**EXERCISE OBJECTIVE:** In the records, reproduce word for word every line starting at the one containing "А просто вирішив." and ending at the one containing "Так тобі буде простіше, сказала з усмішкою.", with both of those lines included.

**RECORDS FOR THIS EXERCISE:**

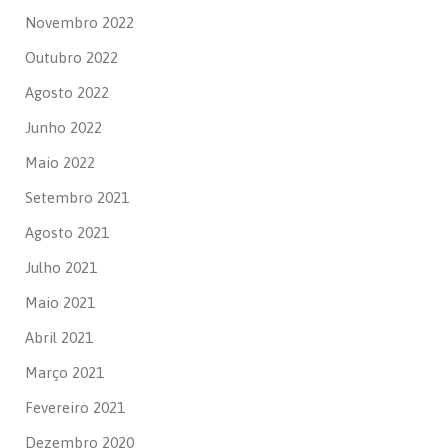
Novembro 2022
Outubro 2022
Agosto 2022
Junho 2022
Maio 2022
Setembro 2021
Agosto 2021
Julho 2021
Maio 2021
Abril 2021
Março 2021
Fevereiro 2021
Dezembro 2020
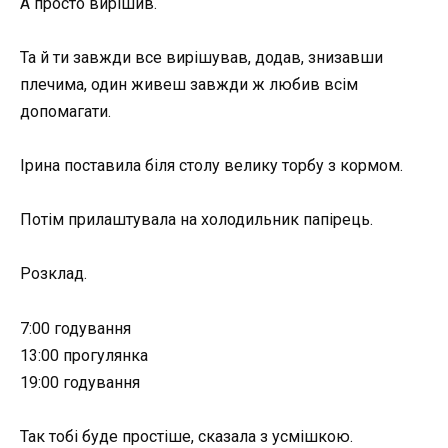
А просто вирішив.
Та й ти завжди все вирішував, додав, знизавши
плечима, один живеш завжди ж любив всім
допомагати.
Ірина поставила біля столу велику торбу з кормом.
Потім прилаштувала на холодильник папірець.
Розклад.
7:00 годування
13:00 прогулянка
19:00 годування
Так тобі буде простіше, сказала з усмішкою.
---
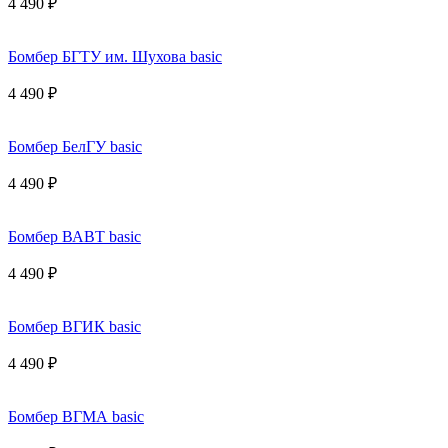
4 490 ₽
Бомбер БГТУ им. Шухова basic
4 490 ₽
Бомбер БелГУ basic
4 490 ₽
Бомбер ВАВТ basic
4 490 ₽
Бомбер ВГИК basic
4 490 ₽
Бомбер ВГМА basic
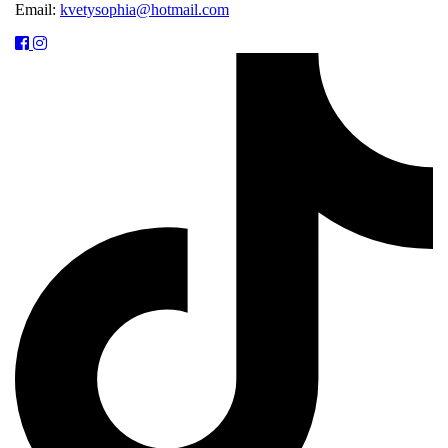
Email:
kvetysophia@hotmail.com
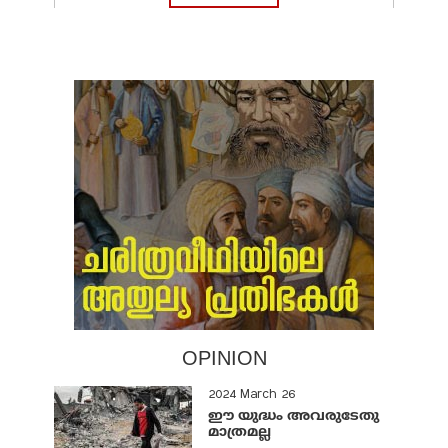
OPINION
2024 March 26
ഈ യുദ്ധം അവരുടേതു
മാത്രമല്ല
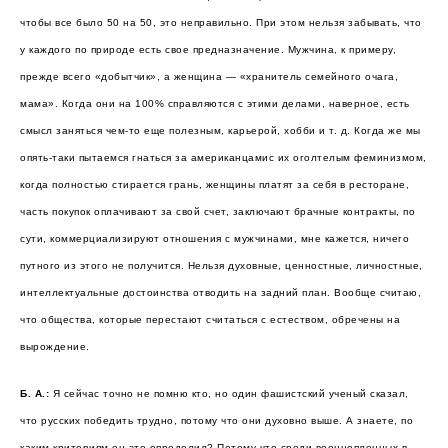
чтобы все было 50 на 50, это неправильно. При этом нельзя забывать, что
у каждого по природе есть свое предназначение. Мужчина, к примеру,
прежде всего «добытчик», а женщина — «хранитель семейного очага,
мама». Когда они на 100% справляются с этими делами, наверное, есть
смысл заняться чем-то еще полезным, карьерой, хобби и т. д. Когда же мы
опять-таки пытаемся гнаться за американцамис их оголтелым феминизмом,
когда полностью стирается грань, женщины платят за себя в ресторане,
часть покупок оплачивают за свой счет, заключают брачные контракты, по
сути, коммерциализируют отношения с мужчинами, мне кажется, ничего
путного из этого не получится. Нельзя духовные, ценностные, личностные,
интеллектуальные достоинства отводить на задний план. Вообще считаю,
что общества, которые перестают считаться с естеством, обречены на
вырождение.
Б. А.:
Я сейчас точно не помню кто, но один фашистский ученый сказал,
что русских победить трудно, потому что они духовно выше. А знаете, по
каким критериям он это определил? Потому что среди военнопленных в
...
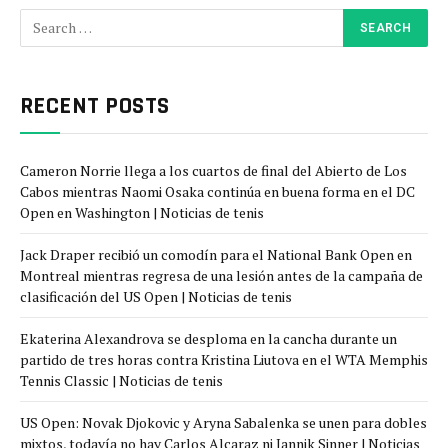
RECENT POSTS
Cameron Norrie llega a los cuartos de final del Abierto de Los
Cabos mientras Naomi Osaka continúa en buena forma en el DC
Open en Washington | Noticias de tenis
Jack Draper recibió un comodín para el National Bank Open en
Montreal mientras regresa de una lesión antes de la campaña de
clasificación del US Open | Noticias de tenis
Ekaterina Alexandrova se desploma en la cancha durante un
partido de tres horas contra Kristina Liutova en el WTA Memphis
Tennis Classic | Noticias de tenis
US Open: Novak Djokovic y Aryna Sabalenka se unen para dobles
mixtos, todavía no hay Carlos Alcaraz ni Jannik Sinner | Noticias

**SOLUTION TO THIS PROBLEM:**
А просто вирішив.
Та й ти завжди все вирішував, додав, знизавши
плечима, один живеш завжди ж любив всім
допомагати.
Ірина поставила біля столу велику торбу з кормом.
Потім прилаштувала на холодильник папірець.
Розклад.
7:00 годування
13:00 прогулянка
19:00 годування
Так тобі буде простіше, сказала з усмішкою.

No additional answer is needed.